Kenya’s export performance to China has also been affected by reduced volumes in key mineral shipments over the past two years, limiting foreign exchange earnings.
Closure of the Kwale titanium mines significantly cut shipments of titanium ores, previously one of Kenya’s top exports to China, contributing to the sharp contraction in export earnings.
China’s role as a major supplier has been reinforced over the years by infrastructure development and industrial inputs that support domestic economic activity.
The relationship was strengthened after Chinese firms won a landmark contract to build the standard gauge railway from Mombasa to Suswa near Naivasha.
The widening trade gap has kept China at the centre of Kenya’s broader trade policy discussions, especially as authorities seek to narrow persistent current account pressures.
Kenya has been pursuing measures aimed at improving access for local products in non-traditional markets, including Asia, as part of a broader export diversification strategy.
The growing disparity in trade flows featured prominently in high-level engagements between Nairobi and Beijing in April last year.
President William Ruto placed the imbalance on the agenda during his four-day state visit to China, signalling Kenya’s intent to secure more favourable market access.
“We have concluded the high-level conversations with China. They have agreed to a reciprocal arrangement between Kenya and China…to remove all the tariffs on our tea, coffee, avocado, and all other agricultural exports,” Dr Ruto told business leaders in August last year.

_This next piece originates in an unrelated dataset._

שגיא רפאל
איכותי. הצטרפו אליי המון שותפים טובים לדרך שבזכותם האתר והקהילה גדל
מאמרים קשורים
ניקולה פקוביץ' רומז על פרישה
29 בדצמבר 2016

Kenya’s push for a bilateral trade arrangement aligns with its Integrated National Export Development and Promotion Strategy, launched in 2018 to diversify markets beyond traditional Western destinations.
That strategy has also informed the posting of envoys to key Asian capitals, including Beijing, to identify new opportunities and reduce over-reliance on a narrow range of export markets.
Before the Covid-19 pandemic, agencies such as the Kenya Export Promotion and Branding Agency had stepped up marketing efforts in China, targeting agricultural hubs and tea-growing regions.